Panut sudah sampai pada satu keputusan. Menjadi buzzer.
Mengandalkan pendapatan dari berdagang batik keliling? Panut sudah lelah. Imbauan pemerintah agar seluruh lapisan masyarakat sebisa mungkin menjalankan protokol kesehatan, salah satunya dengan berdiam diri di rumah, tentu wajib dipatuhi. Jikalau pun secara sembunyi-sembunyi Panut nekat keluyuran menjajakan dagangannya, dipastikan ia pulang dengan tangan kosong.
Pandemi memang berhasil memorakporandakan tatanan kehidupan masyarakat. Nyaris semua kalangan merasakan imbasnya. Panut tersenyum kecut. Ia tidak ingin mati memalukan hanya gara-gara kelaparan. Ia harus tetap bertahan hidup. Dan, untuk bertahan hidup itu dirinya mesti pandai-pandai menyiasati keadaan.
Ya. Menjadi buzzer adalah pilihan yang sangat tepat. Sebab selain bayaran yang ditawarkan sangat menggiurkan, pekerjaan ini tergolong ringan. Tidak membutuhkan tenaga ekstra. Cukup mengolah dan mengunggah sederet kalimat sesuai pesanan --- bukan sesuai perasaan, otomatis rekening tabungannya akan terisi.
Ah, masa bodoh!
Panut bukan satu-satunya orang yang memilih jalan pintas ini. Jauh-jauh tahun, Hiwal, teman sejawatnya, sudah terlebih dulu menggeluti bidang yang bagi sebagian orang berat tanggungjawabnya kelak di akhirat.
Akhirat? Hiwal tertawa saat disinggung masalah ini oleh Panut. Ia tidak berpikir sedemikian jauh. Baginya lebih penting menyelesaikan masalah yang terpampang nyata di depan mata.
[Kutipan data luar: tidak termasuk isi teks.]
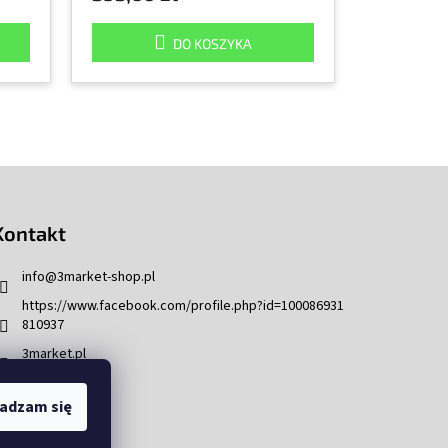
DO KOSZYKA
Kontakt
info
@
3market-shop.pl
https://www.facebook.com/profile.php?id=100086931
810937
3market.pl
adzam się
Hiwal mengaku sudah khatam merasakan perut ngelih, menunggak uang kontrakan berbulan-bulan, atau mendapat teguran dari pemilik warteg karena kasbon yang menumpuk.
Panut semakin terkagum-kagum pada prestasi yang diraih Hiwal. Dari sosok lelaki miskin menjelma menjadi seorang buzzer terkenal itu sungguh sangat menakjubkan!
Tuntutan hidup yang nyaris sama dengan apa yang pernah dialami Hiwal, membuat Panut mengenyampingkan segala nasihat mendiamg kedua orangtuanya.Â
"Rezeki tidak akan tertukar, Nut," ujar Ayahnya suatu hari ketika Panut terlihat lebih sering duduk melamun. Ya. Rezeki memang tidak akan tertukar. Tapi jika tidak dijemput mana mau rezeki mendekat sendiri? Panut menyela dalam hati.
"Kowe kudu sumeleh, Le. Rezeki wis ono sing ngatur. (Kamu harus sabar, Nak. Rezeki sudah ada yang mengatur)." Itu nasihat klise Ibunya. Tapi sang Ibu mana paham mengenai isi kepala Panut?